Professors inviting you
Professor Danny Busch, Chair of Financial Law:
'In our Institute for Financial Law (IFL) we conduct independent scientific research in the field of financial law. We define financial law as the public and private law regulation of the financial sector and its actors. This includes not only traditional banking and capital markets law, but also e.g. governance of financial institutions, liability of financial regulators, liability of financial institutions, regulation of insurers and regulation of pension funds.
Our orientation is international and interdisciplinary. On a regular basis the IFL establishes International Working Groups composed of leading academics and practitioners in the field. This has led to timely and state-of-the-art publications with Oxford University Press, including European Banking Union, EU Financial Markets Regulation – MiFID II and MiFIR, Capital Markets Union in Europe, Alternative Investment Funds in Europe and Liability of Asset Managers.

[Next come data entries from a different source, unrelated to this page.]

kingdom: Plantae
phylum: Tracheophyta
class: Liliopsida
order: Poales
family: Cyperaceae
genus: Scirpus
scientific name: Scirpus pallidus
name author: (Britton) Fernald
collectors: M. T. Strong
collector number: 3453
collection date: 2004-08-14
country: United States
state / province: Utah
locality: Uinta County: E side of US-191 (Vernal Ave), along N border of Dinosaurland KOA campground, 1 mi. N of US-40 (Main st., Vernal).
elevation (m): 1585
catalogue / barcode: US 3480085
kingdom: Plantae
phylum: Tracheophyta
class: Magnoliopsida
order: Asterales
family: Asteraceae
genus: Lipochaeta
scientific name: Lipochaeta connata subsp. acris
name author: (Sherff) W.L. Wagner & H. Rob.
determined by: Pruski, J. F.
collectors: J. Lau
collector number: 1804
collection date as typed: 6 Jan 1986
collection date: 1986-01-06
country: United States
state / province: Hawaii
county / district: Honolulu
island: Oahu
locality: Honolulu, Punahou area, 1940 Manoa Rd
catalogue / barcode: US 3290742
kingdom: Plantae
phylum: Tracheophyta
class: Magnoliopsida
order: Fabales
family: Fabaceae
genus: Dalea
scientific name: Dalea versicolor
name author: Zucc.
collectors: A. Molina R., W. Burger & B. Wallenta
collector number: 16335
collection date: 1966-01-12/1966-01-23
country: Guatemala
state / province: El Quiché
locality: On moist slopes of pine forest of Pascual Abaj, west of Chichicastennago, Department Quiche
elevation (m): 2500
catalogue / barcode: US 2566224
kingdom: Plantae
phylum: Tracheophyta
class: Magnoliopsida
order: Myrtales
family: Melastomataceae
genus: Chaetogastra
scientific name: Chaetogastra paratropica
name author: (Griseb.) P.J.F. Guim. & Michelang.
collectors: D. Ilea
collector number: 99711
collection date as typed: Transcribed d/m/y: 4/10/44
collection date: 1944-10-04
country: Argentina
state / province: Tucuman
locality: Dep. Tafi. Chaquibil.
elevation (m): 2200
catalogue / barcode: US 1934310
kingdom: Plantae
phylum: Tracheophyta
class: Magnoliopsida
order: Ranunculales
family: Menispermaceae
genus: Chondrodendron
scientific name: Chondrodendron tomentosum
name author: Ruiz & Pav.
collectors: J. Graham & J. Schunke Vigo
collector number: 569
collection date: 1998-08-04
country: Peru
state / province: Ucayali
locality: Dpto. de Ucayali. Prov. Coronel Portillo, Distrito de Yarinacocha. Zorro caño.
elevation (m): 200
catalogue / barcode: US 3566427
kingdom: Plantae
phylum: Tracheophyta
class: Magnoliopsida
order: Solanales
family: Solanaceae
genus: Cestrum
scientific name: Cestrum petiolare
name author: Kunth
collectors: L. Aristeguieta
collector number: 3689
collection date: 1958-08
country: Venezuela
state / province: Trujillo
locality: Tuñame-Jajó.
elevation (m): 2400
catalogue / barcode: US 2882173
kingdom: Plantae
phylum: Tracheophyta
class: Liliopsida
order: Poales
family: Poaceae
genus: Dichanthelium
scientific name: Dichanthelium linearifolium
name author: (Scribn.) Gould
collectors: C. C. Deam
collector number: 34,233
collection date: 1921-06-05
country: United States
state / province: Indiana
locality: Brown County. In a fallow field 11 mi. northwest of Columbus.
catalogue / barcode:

In our research we combine the best of two worlds: academic rigour and practical relevance.
We put our PhD scholars in touch with practice e.g. by means of internships at reputable law firms, banks, and other key players in the financial sector.
In short: I would very much like to welcome you as one of our PhD’s!'
Professor Piet Hein van Kempen, Chair of Criminal law and Criminal procedure law:
'The transformation of national criminal justice systems under the influence of international and European human rights law, transnational criminal law treaties and European Union law, is one of the important fields of research within the research centre for State and Law (SteR). We have wide expertise in this field relative to both substantive criminal law and criminal procedure law. As regards the former, important topics of interest are e.g. drugs, terrorism, human trafficking, corruption, religion, and also fundamental issues as legality, guilt and wrongfulness. As for criminal procedure law we focus on, for example, fair (preliminary and trial) procedure, the rights of the defence, pre-trial detention, police powers, special investigation methods, prosecutorial powers, security and the integrity of the criminal justice system and its actors.
Our orientation is international and interdisciplinary. Moreover, based on analyses of the fundamentals of substantive and procedural criminal law, we look for possibilities to improve the criminal justice system in a way that is workable in practice, effective and fair. We have a worldwide network of academics and professionals working in the field of criminal justice as well as the prison system. On a regular basis we are involved in international working groups and international conferences. This has led to many topical publications with various renowned international publishers.
In short: for those interested in the interaction between criminal justice and international human rights, transnational and/or EU law, the Graduate School of the Faculty of Law of Radboud University will be an inspiring, professional and pleasant environment to pursue a PhD. I look forward to meeting you!'
Professor Michael Veder, Insolvency Law and vice dean research:
'Research in the field of finance, security rights and insolvency law has traditionally been strongly rooted at the Business & Law Research Centre. We have a strong group of researchers that conduct research on fundamental principles, best practices and current legal issues pertaining to finance, security rights and insolvency law.
Our research covers areas that are closely connected. The research on financing and secured transactions is mainly concerned with analysing the different ways in which a business obtains working capital and the different types of proprietary and personal security rights granted to financiers (e.g., research on pledges, mortgages, retention of title, financial collateral arrangements, fiduciary legal concepts, covered bonds/securitisation, leasing, factoring, note programmes, etc.). Research in the field of insolvency law focuses on businesses in financial distress (including restructuring, recovery and resolution measures and pre-insolvency arrangements).
Our research has a strong international focus and includes European, comparative and cross-border (i.e. private international law) perspectives. On a regular basis we establish international working groups composed of leading academics and practitioners in the field. This has led to timely and state-of-the-art publications with publishers such as Oxford University Press (for example, the International and Comparative Insolvency Law Series).
In line with the general focus of the Business & Law Research Centre we combine academic rigour with practical relevance. Through our extensive national and international network we combine the academic excellence that has long been available in this field at our law faculty with the expertise and practical experience of our partners.